# Task to complete
Give back every record exactly, images excluded.

== Material for the task ==

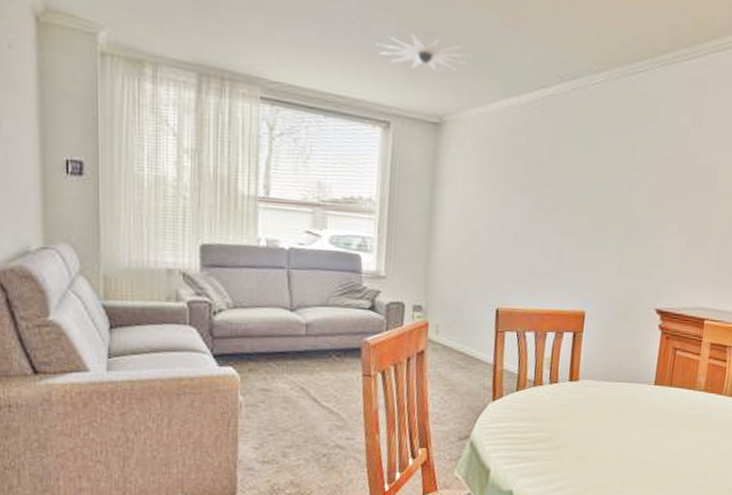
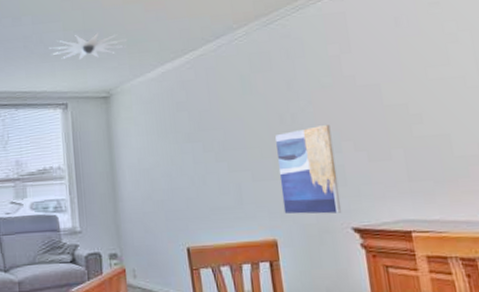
wall art: none [598,201,662,293] -> present [275,125,342,214]

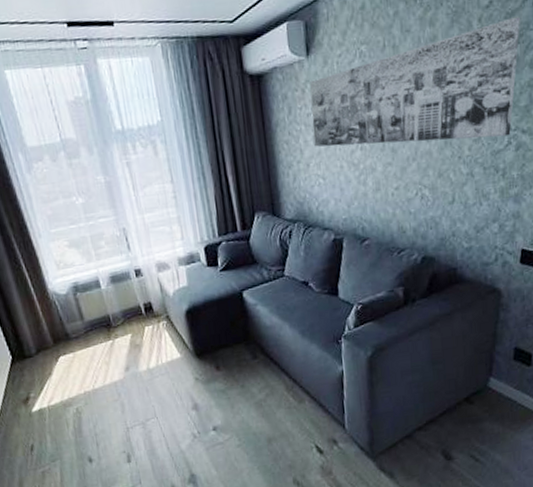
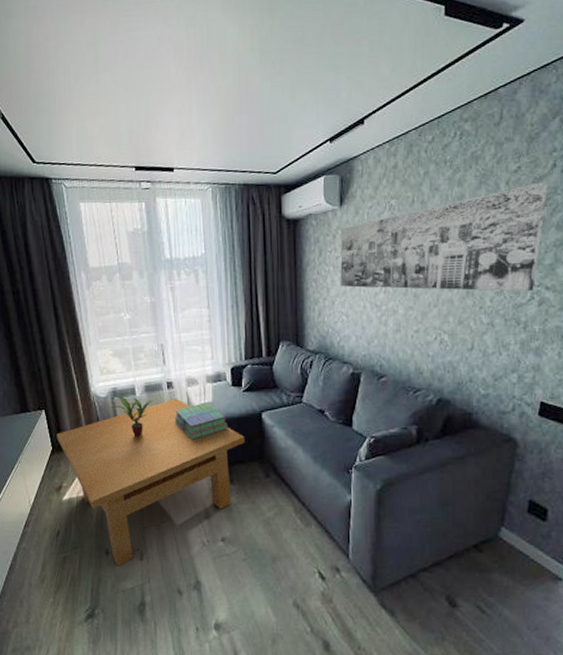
table: none [14,286,228,473] -> present [56,398,245,566]
potted plant: none [75,291,122,333] -> present [112,396,154,436]
stack of books: none [147,287,208,329] -> present [174,402,228,440]

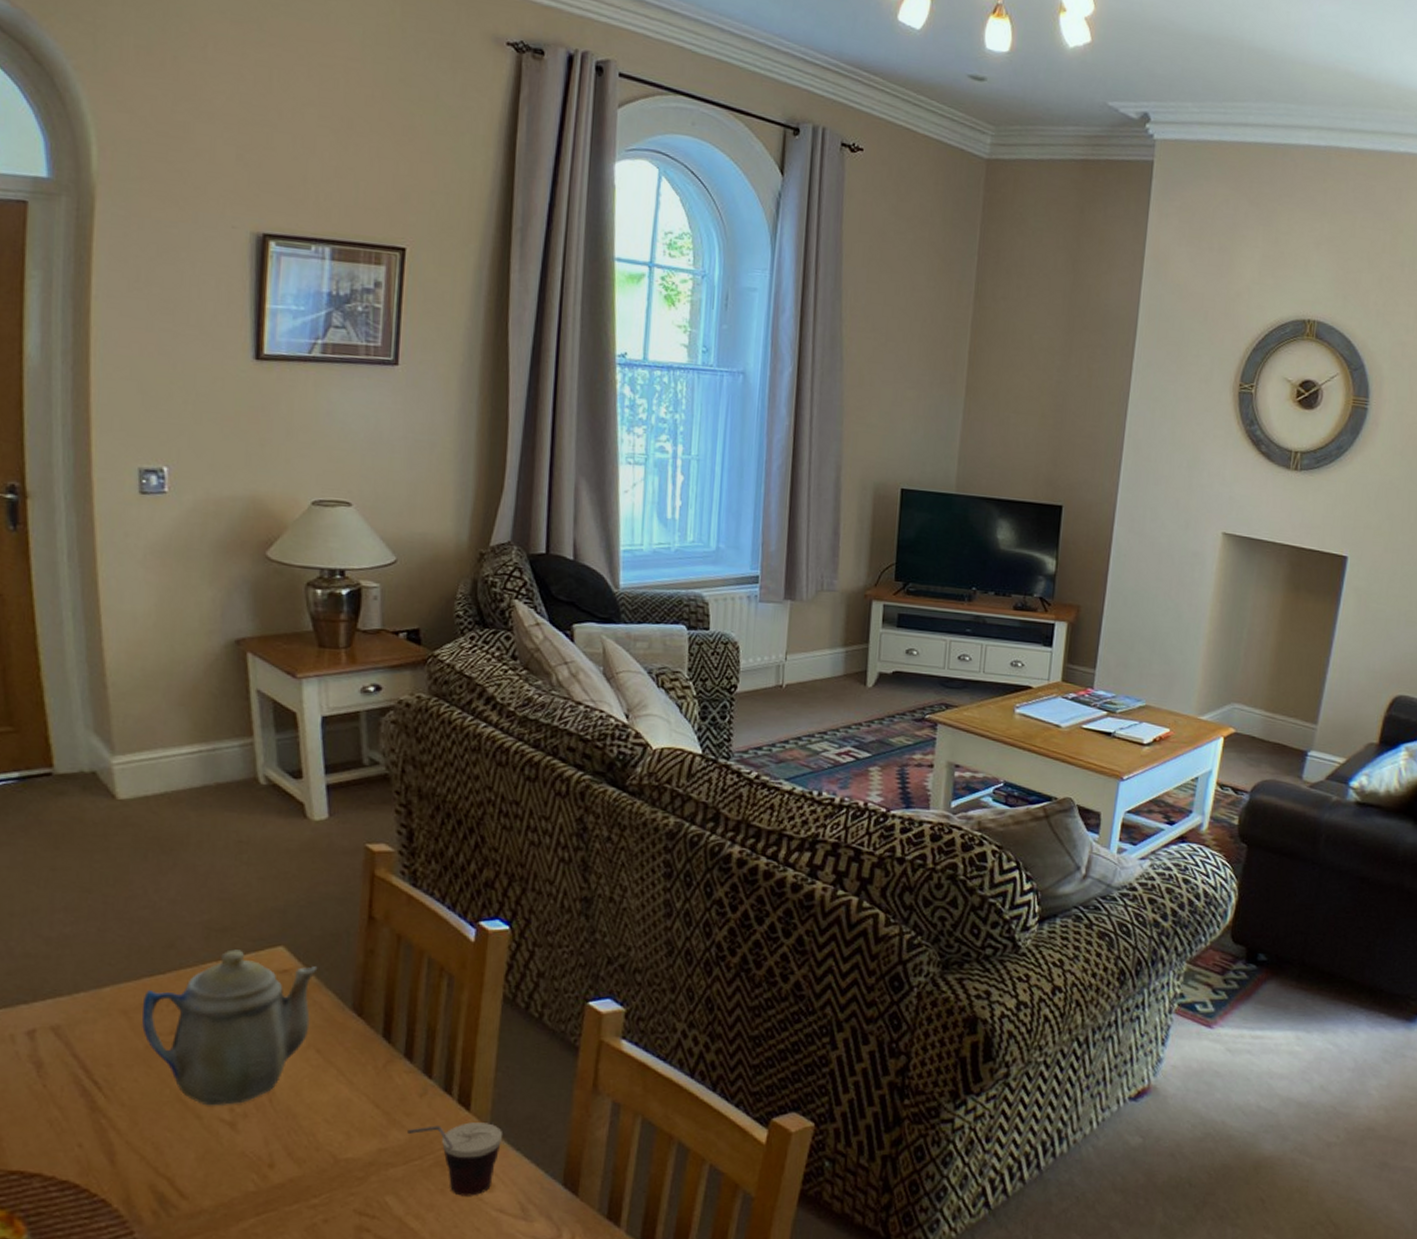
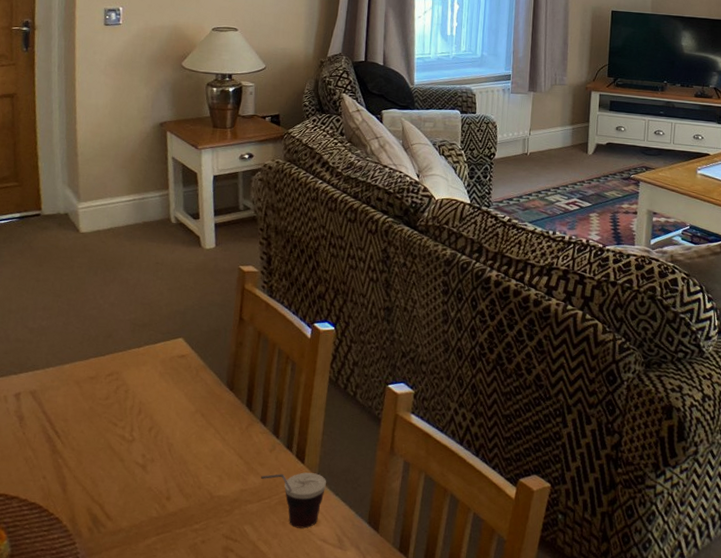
teapot: present [141,949,318,1106] -> none [88,339,205,453]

===

# Finished task
wall art: none [598,201,662,293] -> present [275,125,342,214]

table: none [14,286,228,473] -> present [56,398,245,566]
potted plant: none [75,291,122,333] -> present [112,396,154,436]
stack of books: none [147,287,208,329] -> present [174,402,228,440]

teapot: present [141,949,318,1106] -> none [88,339,205,453]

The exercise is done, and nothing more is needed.